Tabor is the name of a mountain on the border of Zebulun and Issachar, south-west of the Sea of Galilee (Joshua 19:22); a town of unknown location (Judges 8:18); a Levitical town in Zebulun (1 Chronicles 6:77); and a place near Bethel, known for a famous oak (1 Samuel 10:3).

It's not clear where the name Tabor comes from or what it means. There's no word in Hebrew that comes close to this name. The letter taw with which the name begins may be a remnant of a grammatical form, namely the imperfect of a verb. The question is: which verb?
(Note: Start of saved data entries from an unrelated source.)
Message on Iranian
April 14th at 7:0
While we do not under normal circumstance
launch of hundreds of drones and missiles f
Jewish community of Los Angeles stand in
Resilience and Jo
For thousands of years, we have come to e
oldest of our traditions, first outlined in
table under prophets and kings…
Jones' Dictionary of Old Testament Proper Names takes the name Tabor from the verb barar (barar), meaning to purge, purify or clean. But then Jones translates this verb erroneously with to sever, and the name with Stone-Quarry. Perhaps Jones is aware of a otherwise unknown verb, or the verb exists in other languages and neither Jones nor BDB Theological Dictionary nor any of the other sources used mention it, but in the Bible and to a Hebrew audience, the name Tabor wouldn't bring to mind a stone quarry.

Another possibility is the verb baar (ba'ar), meaning to declare, make plain. This root curiously yields derivations that all have to do with pits or water wells. Derivation baar (bor) means pit, cistern, well. A possible by-form of this verb is bur (bur) meaning declare, explain, prove.

The name Tabor may mean Purifying or Declaring.